--- DATA FOR ANALYSIS ---

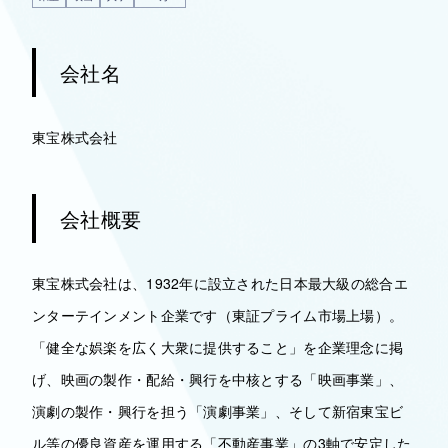
会社名
東宝株式会社
会社概要
東宝株式会社は、1932年に設立された日本最大級の総合エ
ンターテインメント企業です（東証プライム市場上場）。
「健全な娯楽を広く大衆に提供すること」を企業理念に掲
げ、映画の製作・配給・興行を中核とする「映画事業」、
演劇の製作・興行を担う「演劇事業」、そして新宿東宝ビ
ル等の優良資産を運用する「不動産事業」の3軸で安定した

---

YOUR INSTRUCTIONS
Once the pictures are removed, reproduce the remaining entries above exactly.

WRITTEN SOLUTION
会社名
東宝株式会社
会社概要
東宝株式会社は、1932年に設立された日本最大級の総合エ
ンターテインメント企業です（東証プライム市場上場）。
「健全な娯楽を広く大衆に提供すること」を企業理念に掲
げ、映画の製作・配給・興行を中核とする「映画事業」、
演劇の製作・興行を担う「演劇事業」、そして新宿東宝ビ
ル等の優良資産を運用する「不動産事業」の3軸で安定した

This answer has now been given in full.